When mixing female vocals the main thing you need to keep in mind is how the pitch has shifted upward, and what this means for important frequencies. For example, the ranges for vocal clarity and sibilance have likely shifted higher, meaning you’ll need to equalize the vocal differently.
Typically speaking, female vocals have different formants our clusters of frequencies, that are typically higher in pitch due to a smaller vocal tract. If you’re used to mixing male vocals, you may need to re-access which frequencies you boost or attenuate since these will likely be different.
We can simulate the effect of formants on the overall timbre of the voice – even if the pitch isn’t shifting, altering the timbre will make the voice sound higher in pitch. Let’s take a listen to this using a formant plugin.
Female vocals will usually have a higher fundamental frequency – meaning we’ll need to consider how we affect the low-frequency range. A female vocal may have a fundamental higher than 350Hz, meaning we can use a higher high pass filter to cut out rumble, without worrying about affecting this note.
With that in mind, let’s introduce a high-pass filter with a high slope, and notice how high we can increase it without cutting into the actual performance.
Unique Sibilance Frequencies
Similar to our last point, if the full range is shifted upward, this will affect other aspects of the vocal, like sibilance.
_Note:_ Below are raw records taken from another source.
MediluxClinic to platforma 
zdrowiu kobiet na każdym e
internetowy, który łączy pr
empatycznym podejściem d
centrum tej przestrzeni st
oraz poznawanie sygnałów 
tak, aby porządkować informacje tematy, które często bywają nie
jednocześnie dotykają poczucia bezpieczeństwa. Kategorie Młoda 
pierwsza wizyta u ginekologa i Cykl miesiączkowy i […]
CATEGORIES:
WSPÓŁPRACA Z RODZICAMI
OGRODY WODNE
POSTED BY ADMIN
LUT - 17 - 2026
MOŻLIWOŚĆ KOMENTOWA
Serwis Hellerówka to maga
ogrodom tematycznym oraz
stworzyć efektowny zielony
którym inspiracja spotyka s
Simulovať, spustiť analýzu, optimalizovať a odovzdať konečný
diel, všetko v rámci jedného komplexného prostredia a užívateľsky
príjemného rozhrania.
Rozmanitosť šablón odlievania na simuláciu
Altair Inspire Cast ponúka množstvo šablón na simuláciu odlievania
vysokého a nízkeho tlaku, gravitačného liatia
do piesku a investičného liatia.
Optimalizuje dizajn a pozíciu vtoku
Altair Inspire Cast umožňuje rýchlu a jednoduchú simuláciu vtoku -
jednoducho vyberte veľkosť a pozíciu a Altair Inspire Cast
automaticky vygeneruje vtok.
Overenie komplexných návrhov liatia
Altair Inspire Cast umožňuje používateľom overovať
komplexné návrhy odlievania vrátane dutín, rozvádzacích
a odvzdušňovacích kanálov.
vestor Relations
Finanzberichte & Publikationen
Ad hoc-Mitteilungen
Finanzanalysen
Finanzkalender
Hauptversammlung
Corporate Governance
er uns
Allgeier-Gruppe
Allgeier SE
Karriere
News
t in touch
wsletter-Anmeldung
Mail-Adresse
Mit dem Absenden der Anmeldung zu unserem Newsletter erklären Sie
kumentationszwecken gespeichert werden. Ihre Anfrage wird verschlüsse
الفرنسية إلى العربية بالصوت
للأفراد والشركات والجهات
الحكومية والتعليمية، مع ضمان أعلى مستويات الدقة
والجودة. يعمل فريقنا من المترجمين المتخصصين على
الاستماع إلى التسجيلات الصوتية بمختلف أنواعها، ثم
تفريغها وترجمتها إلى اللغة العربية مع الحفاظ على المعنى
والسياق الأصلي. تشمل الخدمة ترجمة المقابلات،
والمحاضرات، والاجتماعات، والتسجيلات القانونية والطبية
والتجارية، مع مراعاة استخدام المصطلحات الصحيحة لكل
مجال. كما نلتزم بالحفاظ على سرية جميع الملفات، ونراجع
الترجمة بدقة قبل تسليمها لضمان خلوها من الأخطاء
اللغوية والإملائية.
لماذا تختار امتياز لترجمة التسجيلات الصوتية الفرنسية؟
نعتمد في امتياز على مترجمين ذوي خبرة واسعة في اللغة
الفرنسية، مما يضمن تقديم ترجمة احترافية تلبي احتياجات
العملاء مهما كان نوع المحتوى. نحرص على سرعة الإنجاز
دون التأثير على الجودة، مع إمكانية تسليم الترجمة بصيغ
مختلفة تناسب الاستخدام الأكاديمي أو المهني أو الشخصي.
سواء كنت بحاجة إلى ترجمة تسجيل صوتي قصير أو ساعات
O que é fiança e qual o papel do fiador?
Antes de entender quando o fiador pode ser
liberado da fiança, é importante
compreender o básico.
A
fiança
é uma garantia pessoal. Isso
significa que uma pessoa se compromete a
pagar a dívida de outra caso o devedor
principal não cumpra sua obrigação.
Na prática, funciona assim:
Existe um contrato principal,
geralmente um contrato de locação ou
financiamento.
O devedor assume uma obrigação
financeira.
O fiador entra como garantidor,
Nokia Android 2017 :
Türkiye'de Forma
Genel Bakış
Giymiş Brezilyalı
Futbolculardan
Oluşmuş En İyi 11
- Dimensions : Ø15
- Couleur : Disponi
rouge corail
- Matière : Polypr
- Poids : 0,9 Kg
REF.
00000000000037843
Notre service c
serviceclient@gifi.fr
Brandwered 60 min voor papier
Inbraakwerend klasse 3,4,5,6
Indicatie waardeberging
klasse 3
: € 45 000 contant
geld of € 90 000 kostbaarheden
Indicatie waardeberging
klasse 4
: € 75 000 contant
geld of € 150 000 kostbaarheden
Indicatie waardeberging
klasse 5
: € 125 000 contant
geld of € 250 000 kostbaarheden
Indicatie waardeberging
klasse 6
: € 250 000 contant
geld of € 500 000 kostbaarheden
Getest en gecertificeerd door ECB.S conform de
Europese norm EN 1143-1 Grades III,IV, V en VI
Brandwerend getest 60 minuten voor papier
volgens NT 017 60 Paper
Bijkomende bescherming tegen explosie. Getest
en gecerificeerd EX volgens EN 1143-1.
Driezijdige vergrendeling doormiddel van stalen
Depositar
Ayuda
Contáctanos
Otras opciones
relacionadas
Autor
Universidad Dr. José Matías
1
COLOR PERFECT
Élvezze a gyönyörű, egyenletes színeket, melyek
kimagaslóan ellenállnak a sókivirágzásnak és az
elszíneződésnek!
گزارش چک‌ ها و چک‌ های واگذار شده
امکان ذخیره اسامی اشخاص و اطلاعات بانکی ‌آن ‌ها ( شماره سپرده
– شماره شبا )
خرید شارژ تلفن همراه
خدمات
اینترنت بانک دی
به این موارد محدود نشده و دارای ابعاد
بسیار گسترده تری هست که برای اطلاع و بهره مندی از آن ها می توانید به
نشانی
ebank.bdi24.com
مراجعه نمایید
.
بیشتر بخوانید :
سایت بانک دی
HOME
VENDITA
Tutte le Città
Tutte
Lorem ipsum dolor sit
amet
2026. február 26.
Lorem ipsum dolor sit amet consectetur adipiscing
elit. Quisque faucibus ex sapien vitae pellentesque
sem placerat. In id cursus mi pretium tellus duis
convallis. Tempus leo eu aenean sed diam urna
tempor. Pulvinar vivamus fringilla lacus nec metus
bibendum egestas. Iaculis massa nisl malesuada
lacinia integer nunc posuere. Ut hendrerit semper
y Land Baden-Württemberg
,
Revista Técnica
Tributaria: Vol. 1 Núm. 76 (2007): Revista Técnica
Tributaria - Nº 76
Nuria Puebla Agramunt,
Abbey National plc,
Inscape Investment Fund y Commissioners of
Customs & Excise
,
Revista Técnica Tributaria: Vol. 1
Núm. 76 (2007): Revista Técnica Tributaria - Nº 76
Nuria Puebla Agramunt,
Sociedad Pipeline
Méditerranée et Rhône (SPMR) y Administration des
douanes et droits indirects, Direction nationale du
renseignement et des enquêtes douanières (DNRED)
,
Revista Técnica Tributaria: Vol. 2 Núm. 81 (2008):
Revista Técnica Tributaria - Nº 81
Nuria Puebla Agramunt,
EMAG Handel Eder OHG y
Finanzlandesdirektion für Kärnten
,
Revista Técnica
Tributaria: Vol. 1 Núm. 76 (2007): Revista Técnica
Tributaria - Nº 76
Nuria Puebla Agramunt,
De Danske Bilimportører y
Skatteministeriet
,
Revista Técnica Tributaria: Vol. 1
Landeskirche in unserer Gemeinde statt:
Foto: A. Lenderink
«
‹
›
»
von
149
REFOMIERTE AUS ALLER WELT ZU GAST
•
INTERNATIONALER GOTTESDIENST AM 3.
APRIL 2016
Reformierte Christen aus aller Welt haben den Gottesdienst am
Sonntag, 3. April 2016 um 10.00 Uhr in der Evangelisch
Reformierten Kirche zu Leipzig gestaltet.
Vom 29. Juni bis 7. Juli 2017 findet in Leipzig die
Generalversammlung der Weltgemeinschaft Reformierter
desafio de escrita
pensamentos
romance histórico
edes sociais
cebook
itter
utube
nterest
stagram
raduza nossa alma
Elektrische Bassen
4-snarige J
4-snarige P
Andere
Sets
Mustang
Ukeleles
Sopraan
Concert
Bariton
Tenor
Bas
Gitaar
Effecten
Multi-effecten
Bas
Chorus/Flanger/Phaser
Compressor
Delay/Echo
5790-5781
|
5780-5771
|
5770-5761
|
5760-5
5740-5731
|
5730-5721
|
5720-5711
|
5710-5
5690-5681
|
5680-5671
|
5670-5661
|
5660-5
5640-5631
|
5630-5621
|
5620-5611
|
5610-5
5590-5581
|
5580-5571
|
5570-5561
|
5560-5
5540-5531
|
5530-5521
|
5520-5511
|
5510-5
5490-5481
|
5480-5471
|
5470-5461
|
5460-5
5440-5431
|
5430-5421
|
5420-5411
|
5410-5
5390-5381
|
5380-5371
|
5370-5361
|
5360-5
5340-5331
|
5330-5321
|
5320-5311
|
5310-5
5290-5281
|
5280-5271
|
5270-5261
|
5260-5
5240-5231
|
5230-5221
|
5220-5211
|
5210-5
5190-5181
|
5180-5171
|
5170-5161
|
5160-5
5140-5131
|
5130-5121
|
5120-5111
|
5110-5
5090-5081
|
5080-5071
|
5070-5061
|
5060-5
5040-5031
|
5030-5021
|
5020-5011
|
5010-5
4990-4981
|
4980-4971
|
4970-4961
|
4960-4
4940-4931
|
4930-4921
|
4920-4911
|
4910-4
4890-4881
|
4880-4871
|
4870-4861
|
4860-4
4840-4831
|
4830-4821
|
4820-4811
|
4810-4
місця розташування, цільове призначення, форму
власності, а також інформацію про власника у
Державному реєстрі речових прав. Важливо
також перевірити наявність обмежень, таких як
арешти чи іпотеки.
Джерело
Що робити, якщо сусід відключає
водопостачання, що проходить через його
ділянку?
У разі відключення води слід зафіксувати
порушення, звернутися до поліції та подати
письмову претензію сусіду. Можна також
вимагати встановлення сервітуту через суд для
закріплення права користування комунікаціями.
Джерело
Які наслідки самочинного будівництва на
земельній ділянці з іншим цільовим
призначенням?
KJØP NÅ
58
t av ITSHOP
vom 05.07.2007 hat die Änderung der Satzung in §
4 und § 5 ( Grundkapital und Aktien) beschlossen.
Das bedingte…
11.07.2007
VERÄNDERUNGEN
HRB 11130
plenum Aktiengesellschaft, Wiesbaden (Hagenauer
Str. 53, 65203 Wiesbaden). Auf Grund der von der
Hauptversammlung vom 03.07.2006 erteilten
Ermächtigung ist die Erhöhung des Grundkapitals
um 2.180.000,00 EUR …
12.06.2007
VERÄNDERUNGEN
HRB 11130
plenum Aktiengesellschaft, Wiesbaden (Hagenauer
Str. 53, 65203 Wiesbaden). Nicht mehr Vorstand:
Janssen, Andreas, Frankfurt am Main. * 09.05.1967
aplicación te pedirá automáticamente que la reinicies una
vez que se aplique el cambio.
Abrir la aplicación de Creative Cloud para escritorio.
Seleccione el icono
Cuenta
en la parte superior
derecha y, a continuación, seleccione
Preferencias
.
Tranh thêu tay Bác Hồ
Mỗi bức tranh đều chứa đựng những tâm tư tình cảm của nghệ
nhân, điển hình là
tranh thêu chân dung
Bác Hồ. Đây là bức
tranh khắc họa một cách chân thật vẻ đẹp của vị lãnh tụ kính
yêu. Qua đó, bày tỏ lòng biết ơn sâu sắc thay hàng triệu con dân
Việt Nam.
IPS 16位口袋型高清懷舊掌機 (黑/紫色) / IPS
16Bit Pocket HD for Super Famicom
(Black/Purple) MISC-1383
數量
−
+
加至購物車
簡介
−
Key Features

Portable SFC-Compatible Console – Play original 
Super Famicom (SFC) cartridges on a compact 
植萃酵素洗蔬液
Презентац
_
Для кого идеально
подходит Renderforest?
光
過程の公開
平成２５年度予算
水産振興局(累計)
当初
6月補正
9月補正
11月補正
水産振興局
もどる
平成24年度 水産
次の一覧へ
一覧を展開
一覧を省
Whereas sibilance is usually located between 5kHz and 8kHz for most male vocal recordings, they’ll be around 8 to 12kHz for female vocals.
This isn’t always the case of course, but 10kHz is a good place to start when de-essing a female vocal.
Fixing Thin Female Vocals
Due to the higher fundamental, female vocals may sound a little thinner than usually – if that’s the case we can use a sub-harmonic generator to create frequencies below the fundamental. I’ll use LoAir to create a subharmonic frequency, and subtly blend this in with the original vocal.
If this is too loud it’ll sound really artificial, however, subtle settings work well.
Diffusing High Frequencies
This is a bit of a weird trick, but if you’re finding that your highs are too intense and you’re having trouble controlling them even with de-essing, try diffusing them with a reverb plugin. To do this I’ll use the Pro-R and isolate the reverb to the highs.
I’ll use a room emulation and set the mix super low – this will cause reflections to my highs which diffuse the sound.
Increased Importance of Oversampling
If you’re mixing vocals, odds are you’ll use saturation to make the vocals sound full. Since female vocals are often higher in pitch, distorting them will cause higher frequency harmonics to form, which increases the likelihood of unwanted aliasing distortion, since a harmonic could go above the maximum support frequency.
To avoid this all you need to do is turn on oversampling.
Adding Intelligibility and Clarity (600Hz, 3.5kHz)
Earlier we talked about how higher pitch vocals shift everything upward, and this is definitely the case with important frequency ranges. For example, if I want to increase vowel intelligibility, instead of boosting 500Hz, I may boost 6 or 700Hz – or for clarity, I may boost 3.5kHz instead of 2.5kHz.
Every vocal is different so just use your ears, but keep in mind that important ranges will likely have shifted higher.
Flattening Female Vocals
It’s difficult to say exactly why this is, but I find that female vocals sound better with a flatter frequency response. That said, lots of microphones will hype the highs and lows, so if you’re finding this is the case, lower these ranges first and see if it improves the sound.
An intelligent EQ is a good first step since it’ll flatten it dynamically, but a regular EQ will work well too.